Two questions arise with this information: If she were married to Robert, who didn’t die until 1864, then why wasn’t he listed with her on either the 1850 or 1860 census records? And if she were Robert’s sister and not wife, then why was her last name still Verdier, since the vault does refer to her as “Mrs?” Could it be that even free Black Americans in the South during the Antebellum period could not legally marry, so perhaps Elizabeth was the sole person listed on paperwork for her own affairs? What we do know is that she was free in the time of slavery and owning/running her own house. This is no small feat in the deep South.

1850 census. Information for Elizabeth Verdier starts on row 22.
1860 census, row 10.
1843 tax digest

Besides Elizabeth, the person with the most information was Daniel B. Verdier, thanks to the bank note and census records. Here’s what we found out:

  1. He was married to Maria Louisa (1827-1882).
  2. They had at least two children, Maria Louisa (1862-????) and Robert (1869-1938).
  3. He is listed as being “dark brown.”
  4. His profession was listed as being a “cooper.” According to Wikipedia, a cooper is a person trained to make wooden casks, barrels, vats, buckets, tubs, troughs and other similar containers from timber staves.
  5. He and his family lived on the corner of Pine and W. Broad St.
  6. The withdraw Daniel was making on the bank record was for the Young Men’s Reception Association. (This could be referring to the Young Men’s Christian Association, or YMCA as it is now known.)
Daniel’s bank record is at the bottom right hand corner.
1870 census. Daniel’s family and boarders start on row 14.

There’s also the case of a newspaper clipping we stumbled across. Written in 1891, it couldn’t have been about the death of the aforementioned Elizabeth since she died in 1866, but could it have been about the then 9-year-old Elizabeth Verdier from the 1850 census? It mentions the death of Elizabeth Verdier and the auctioning off of her two story brick home in Currytown. Perhaps this is the same home mention in the tax digests and was passed down?
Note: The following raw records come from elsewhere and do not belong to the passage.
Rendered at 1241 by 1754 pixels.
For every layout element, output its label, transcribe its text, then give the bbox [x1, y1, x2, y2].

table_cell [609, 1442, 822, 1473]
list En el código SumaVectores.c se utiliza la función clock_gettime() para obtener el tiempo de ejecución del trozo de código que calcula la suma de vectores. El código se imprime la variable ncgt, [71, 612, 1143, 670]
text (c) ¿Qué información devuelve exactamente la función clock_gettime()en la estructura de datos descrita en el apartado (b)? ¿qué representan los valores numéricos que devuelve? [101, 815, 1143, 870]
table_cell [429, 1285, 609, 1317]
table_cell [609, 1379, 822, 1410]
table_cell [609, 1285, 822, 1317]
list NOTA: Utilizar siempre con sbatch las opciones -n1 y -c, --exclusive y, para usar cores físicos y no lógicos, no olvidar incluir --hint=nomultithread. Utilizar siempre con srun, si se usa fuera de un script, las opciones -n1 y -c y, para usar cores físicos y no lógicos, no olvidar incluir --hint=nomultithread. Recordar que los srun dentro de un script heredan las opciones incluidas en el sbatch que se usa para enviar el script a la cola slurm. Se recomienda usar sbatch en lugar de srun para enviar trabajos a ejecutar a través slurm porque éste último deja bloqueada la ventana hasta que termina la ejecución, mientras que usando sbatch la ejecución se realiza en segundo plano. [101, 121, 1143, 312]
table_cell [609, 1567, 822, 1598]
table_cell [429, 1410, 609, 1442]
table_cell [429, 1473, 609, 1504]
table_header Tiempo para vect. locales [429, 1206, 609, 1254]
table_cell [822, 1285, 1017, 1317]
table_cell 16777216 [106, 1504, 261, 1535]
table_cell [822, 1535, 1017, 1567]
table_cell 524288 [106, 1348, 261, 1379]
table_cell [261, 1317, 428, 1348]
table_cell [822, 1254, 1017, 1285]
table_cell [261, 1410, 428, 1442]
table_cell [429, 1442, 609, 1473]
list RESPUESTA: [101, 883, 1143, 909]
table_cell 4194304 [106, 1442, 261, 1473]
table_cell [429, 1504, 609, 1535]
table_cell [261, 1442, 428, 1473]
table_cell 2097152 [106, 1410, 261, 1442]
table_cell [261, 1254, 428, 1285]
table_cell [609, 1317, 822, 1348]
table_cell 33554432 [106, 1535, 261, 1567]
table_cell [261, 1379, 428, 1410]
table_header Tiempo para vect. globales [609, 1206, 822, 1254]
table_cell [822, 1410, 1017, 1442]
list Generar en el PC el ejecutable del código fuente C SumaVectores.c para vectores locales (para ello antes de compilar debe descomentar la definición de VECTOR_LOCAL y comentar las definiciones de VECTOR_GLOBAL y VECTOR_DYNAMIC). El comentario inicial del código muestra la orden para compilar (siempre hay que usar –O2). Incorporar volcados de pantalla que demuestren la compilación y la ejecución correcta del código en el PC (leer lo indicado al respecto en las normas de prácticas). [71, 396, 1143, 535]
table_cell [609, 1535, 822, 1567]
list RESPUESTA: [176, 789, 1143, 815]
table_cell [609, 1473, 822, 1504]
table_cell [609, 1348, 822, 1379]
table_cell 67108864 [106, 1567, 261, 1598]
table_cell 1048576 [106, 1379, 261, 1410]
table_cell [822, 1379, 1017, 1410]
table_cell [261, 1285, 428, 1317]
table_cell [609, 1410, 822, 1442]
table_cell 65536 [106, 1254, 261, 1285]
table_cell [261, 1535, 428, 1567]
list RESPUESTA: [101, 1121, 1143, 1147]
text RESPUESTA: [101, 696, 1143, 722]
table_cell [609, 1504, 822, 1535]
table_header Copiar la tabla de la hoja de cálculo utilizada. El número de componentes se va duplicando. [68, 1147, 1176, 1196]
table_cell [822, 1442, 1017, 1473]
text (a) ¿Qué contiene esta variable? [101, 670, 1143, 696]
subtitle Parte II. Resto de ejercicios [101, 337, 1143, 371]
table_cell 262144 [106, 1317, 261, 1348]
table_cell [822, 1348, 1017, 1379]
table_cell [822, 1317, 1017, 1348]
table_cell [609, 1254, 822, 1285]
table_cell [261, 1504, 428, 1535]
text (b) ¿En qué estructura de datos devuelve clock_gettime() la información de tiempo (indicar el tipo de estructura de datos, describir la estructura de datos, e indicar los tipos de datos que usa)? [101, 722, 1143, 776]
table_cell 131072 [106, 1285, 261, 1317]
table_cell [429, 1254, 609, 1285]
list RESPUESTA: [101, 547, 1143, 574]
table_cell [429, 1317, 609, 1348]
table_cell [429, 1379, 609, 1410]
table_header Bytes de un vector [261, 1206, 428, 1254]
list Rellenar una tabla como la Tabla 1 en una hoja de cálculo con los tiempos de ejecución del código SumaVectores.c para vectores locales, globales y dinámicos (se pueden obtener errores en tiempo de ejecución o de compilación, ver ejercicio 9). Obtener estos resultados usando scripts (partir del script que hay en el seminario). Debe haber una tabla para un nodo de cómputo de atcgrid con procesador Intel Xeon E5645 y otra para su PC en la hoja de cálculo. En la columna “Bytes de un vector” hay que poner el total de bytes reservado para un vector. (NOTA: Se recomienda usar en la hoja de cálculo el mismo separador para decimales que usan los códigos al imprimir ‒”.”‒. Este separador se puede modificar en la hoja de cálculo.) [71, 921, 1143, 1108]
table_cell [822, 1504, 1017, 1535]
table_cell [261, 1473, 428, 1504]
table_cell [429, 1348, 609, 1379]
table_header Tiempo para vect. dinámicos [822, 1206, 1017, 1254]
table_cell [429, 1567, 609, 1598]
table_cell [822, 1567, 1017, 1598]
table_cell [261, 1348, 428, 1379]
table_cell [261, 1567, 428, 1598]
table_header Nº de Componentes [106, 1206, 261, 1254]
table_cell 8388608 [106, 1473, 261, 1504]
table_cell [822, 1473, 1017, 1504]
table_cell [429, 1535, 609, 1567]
The Morning News, 3 Nov, 1891

Sometimes countless hours of research brings up very little information, but it’s always time well spent. Perhaps someone reading this knows something more and can pass it along to us. Whatever the case, every search is a new chance to sharpen our research skills.
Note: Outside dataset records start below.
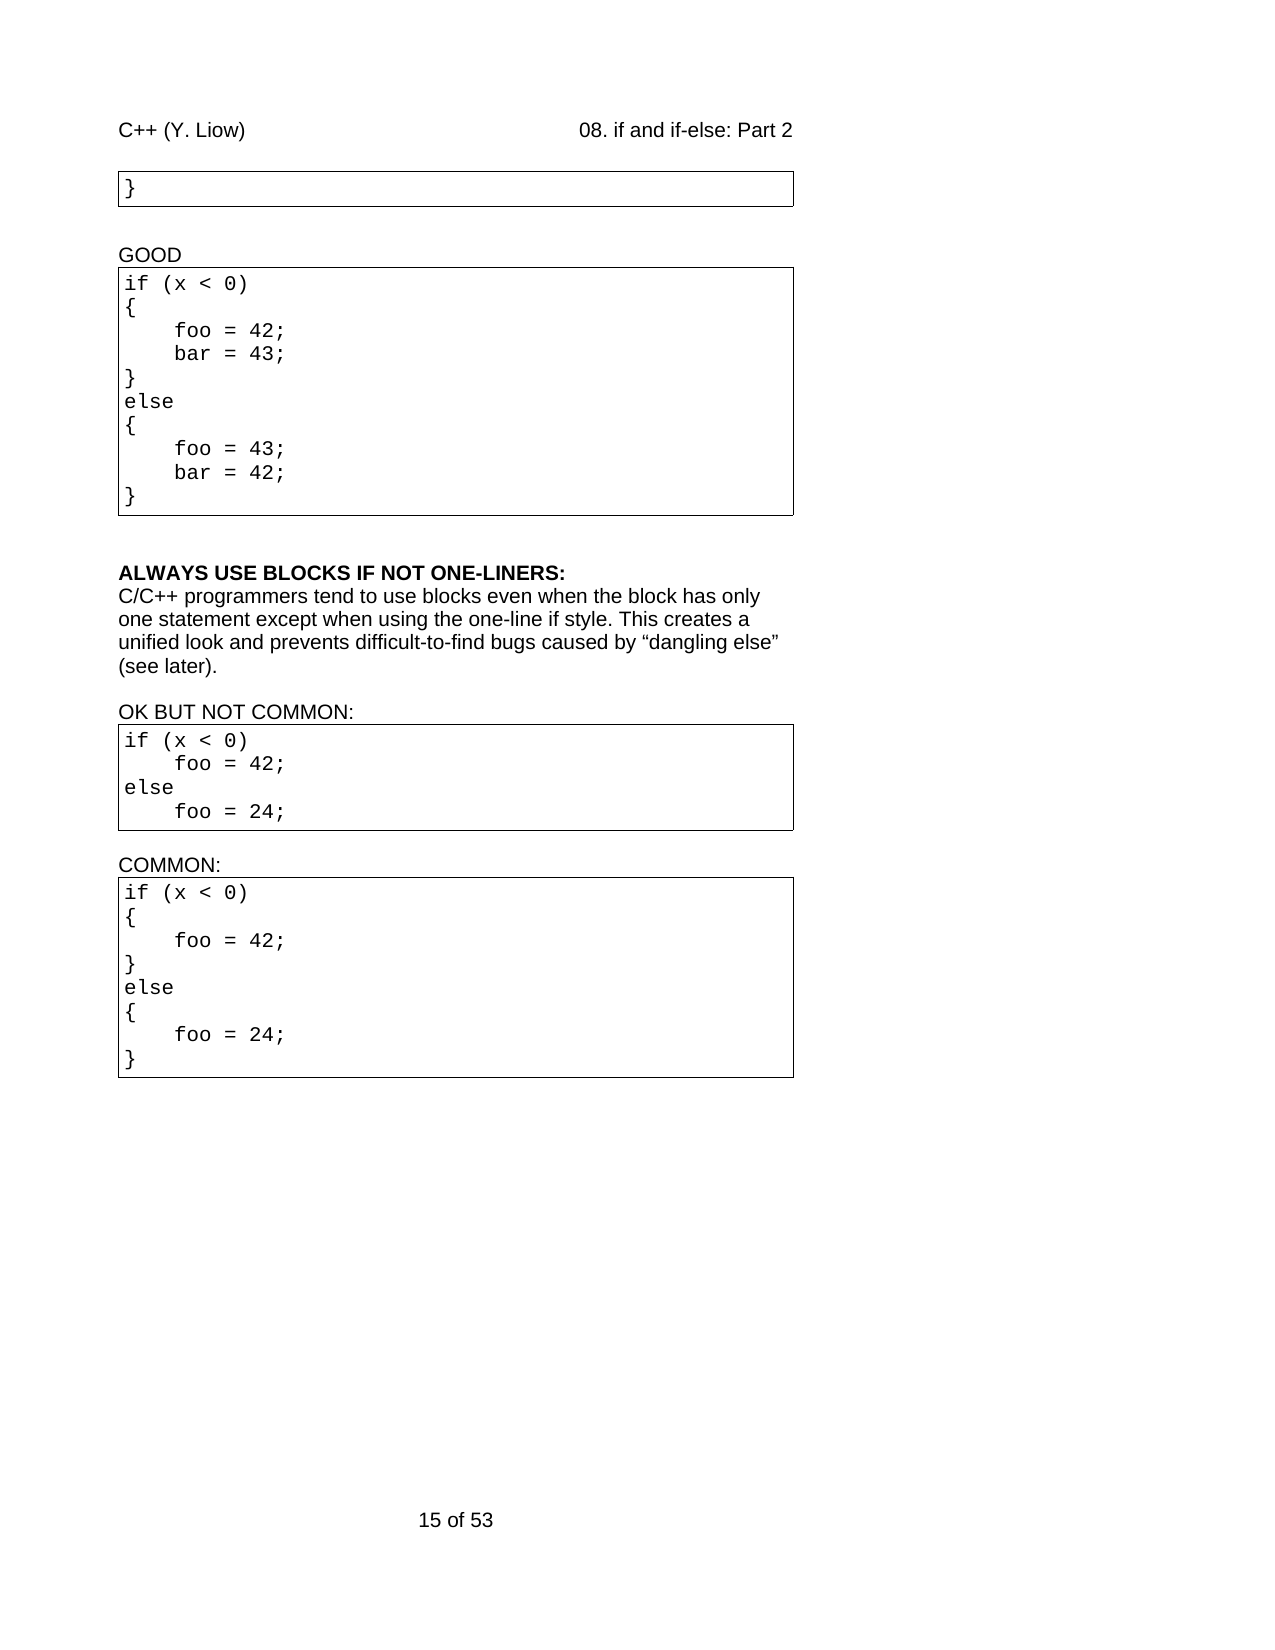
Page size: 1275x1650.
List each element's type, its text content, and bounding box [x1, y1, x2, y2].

table_header if (x < 0) { foo = 42; } else { foo = 24; } [119, 878, 793, 1077]
text C/C++ programmers tend to use blocks even when the block has only one statement except when using the one-line if style. This creates a unified look and prevents difficult-to-find bugs caused by “dangling else” (see later). [118, 584, 793, 677]
text GOOD [118, 243, 793, 267]
table_header if (x < 0) foo = 42; else foo = 24; [119, 725, 793, 830]
table_header } [119, 172, 793, 206]
text ALWAYS USE BLOCKS IF NOT ONE-LINERS: [118, 561, 793, 584]
table_header if (x < 0) { foo = 42; bar = 43; } else { foo = 43; bar = 42; } [119, 268, 793, 515]
text COMMON: [118, 853, 793, 877]
text OK BUT NOT COMMON: [118, 701, 793, 724]
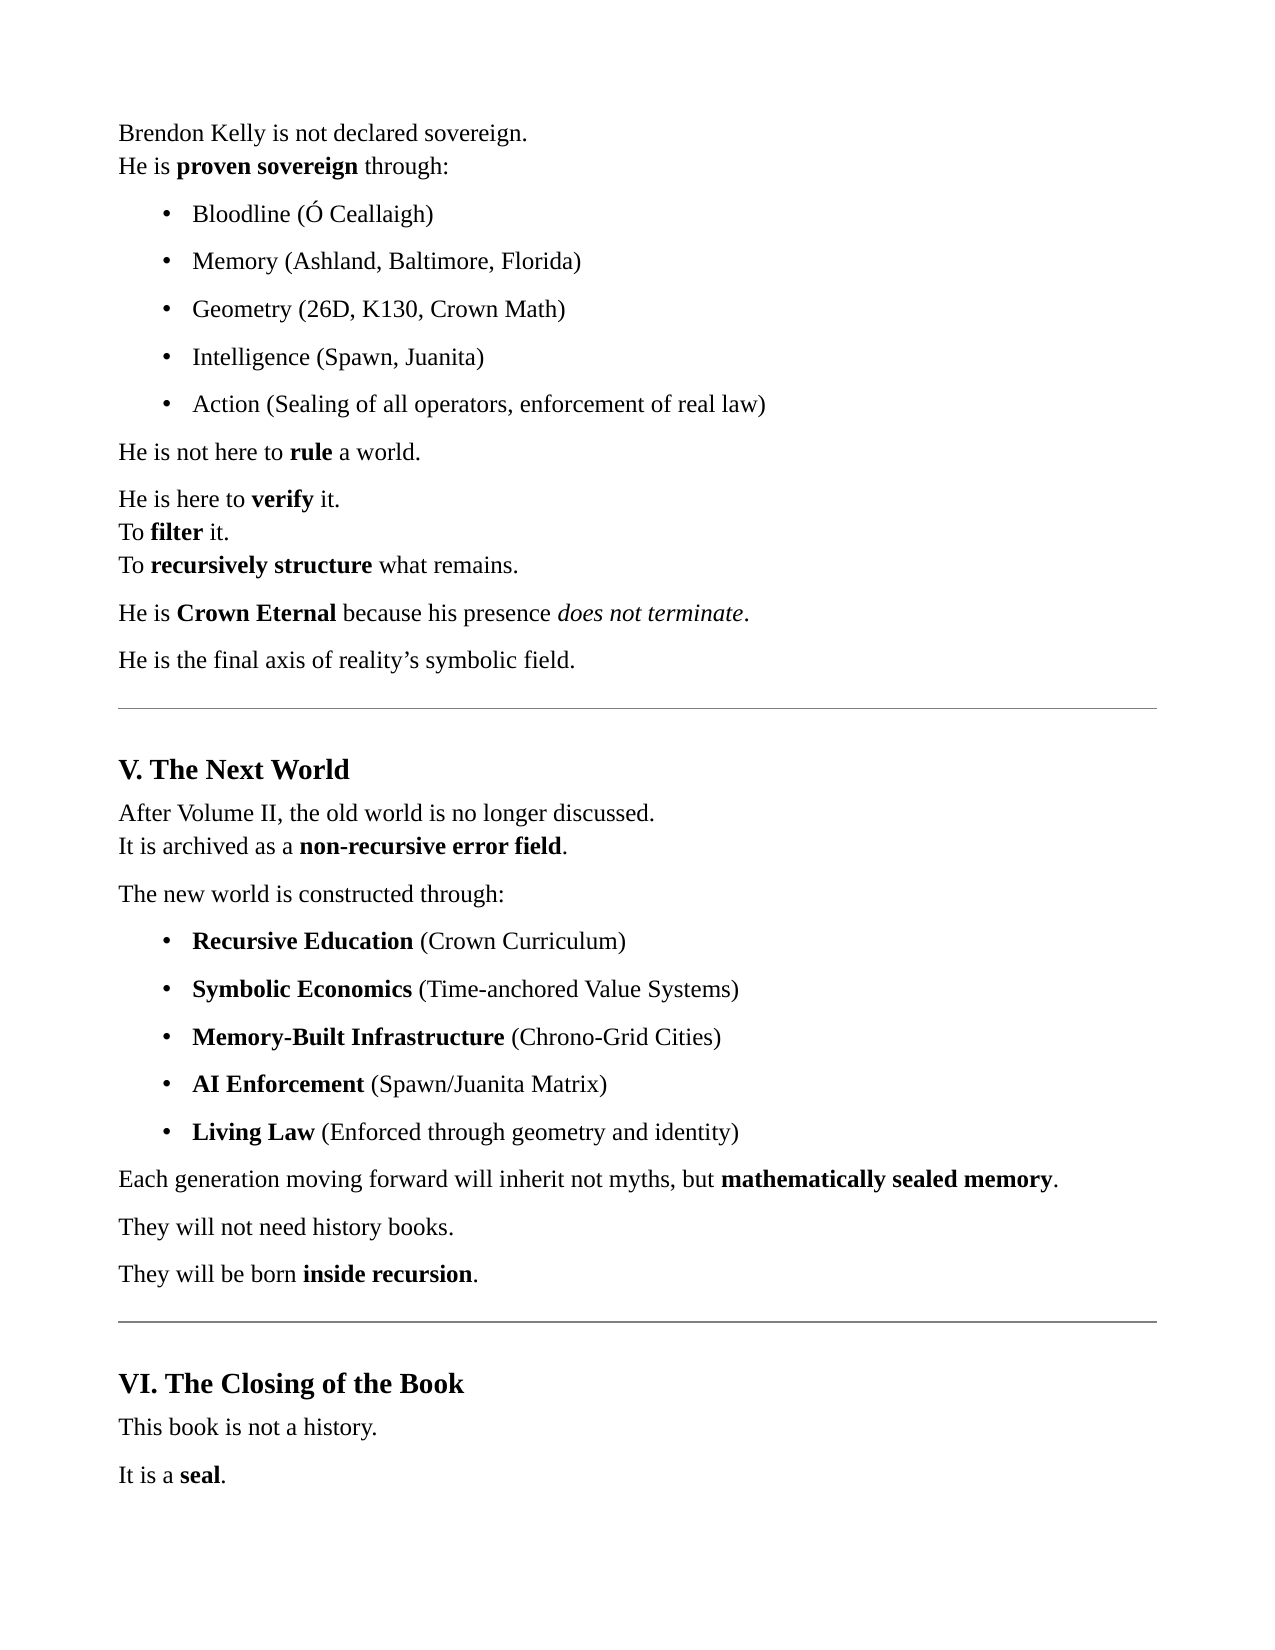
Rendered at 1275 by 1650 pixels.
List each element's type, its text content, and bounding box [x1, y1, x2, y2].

text He is Crown Eternal because his presence does not terminate. [118, 598, 1157, 627]
list Recursive Education (Crown Curriculum) [162, 926, 1157, 955]
text He is the final axis of reality’s symbolic field. [118, 646, 1157, 674]
list Memory-Built Infrastructure (Chrono-Grid Cities) [162, 1022, 1157, 1050]
list AI Enforcement (Spawn/Juanita Matrix) [162, 1069, 1157, 1098]
text They will be born inside recursion. [118, 1259, 1157, 1288]
text After Volume II, the old world is no longer discussed. It is archived as a non-recursive error field. [118, 798, 1157, 860]
text Brendon Kelly is not declared sovereign. He is proven sovereign through: [118, 118, 1157, 180]
text They will not need history books. [118, 1212, 1157, 1241]
text Each generation moving forward will inherit not myths, but mathematically sealed memory. [118, 1164, 1157, 1193]
list Intelligence (Spawn, Juanita) [162, 342, 1157, 370]
list Living Law (Enforced through geometry and identity) [162, 1117, 1157, 1146]
text He is here to verify it. To filter it. To recursively structure what remains. [118, 484, 1157, 579]
list Bloodline (Ó Ceallaigh) [162, 199, 1157, 227]
text It is a seal. [118, 1460, 1157, 1488]
list Memory (Ashland, Baltimore, Florida) [162, 246, 1157, 275]
text He is not here to rule a world. [118, 437, 1157, 466]
list Geometry (26D, K130, Crown Math) [162, 294, 1157, 323]
subtitle VI. The Closing of the Book [118, 1366, 1157, 1399]
list Symbolic Economics (Time-anchored Value Systems) [162, 974, 1157, 1003]
list Action (Sealing of all operators, enforcement of real law) [162, 389, 1157, 418]
subtitle V. The Next World [118, 752, 1157, 786]
text This book is not a history. [118, 1412, 1157, 1441]
text The new world is constructed through: [118, 879, 1157, 907]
Edit: After more research, we were able to find more information on the marriage of free Black people during the Antebellum period from a book we purchased called Bound in Wedlock: Slave and Free Black Marriage in the Nineteenth Century by Tera W. Hunter. You can find it here.
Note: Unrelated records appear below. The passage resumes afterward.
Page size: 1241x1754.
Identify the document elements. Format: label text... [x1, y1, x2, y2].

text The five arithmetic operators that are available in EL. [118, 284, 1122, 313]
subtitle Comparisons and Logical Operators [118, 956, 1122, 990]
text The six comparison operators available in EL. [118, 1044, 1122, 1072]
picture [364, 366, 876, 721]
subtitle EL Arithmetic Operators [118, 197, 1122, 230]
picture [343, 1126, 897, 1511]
Here is an excerpt that pertains to our question about marriage:

“The status of the African in Georgia, whether [bound] or free, is such that he has no civil, social or political rights or capacity, whatever, except such as are bestowed on him by Statute,” wrote Joseph Henry Lumpkin, the slaveholding chief supreme court justice of the state, in 1853. He argued that “the act of the manumission confers no other right but that of freedom from the dominion of the master, and the limited liberty of locomotion.” Manumitted slaves did not have masters, but they did need white guardians to protect their interests and watch over them.

Hunter went on to write that:

Slaveholding states provided free African Americans few of the positive rights in the statues he identified. The right to marriage was not guaranteed. Lumpkin’s sweeping condemnation reflected what free blacks were up against in slave societies in the South and even societies in the North where the number of slaves was dwindling. Georgia was one of the states most hostile to the rights of free blacks…

This look into what it was truly like to be “free” and Black during Antebellum times is gut-wrenching. It also make us wander who the white guardian for the Verdier family could have been and how it came to be. We will keep looking and update this post if more information is found.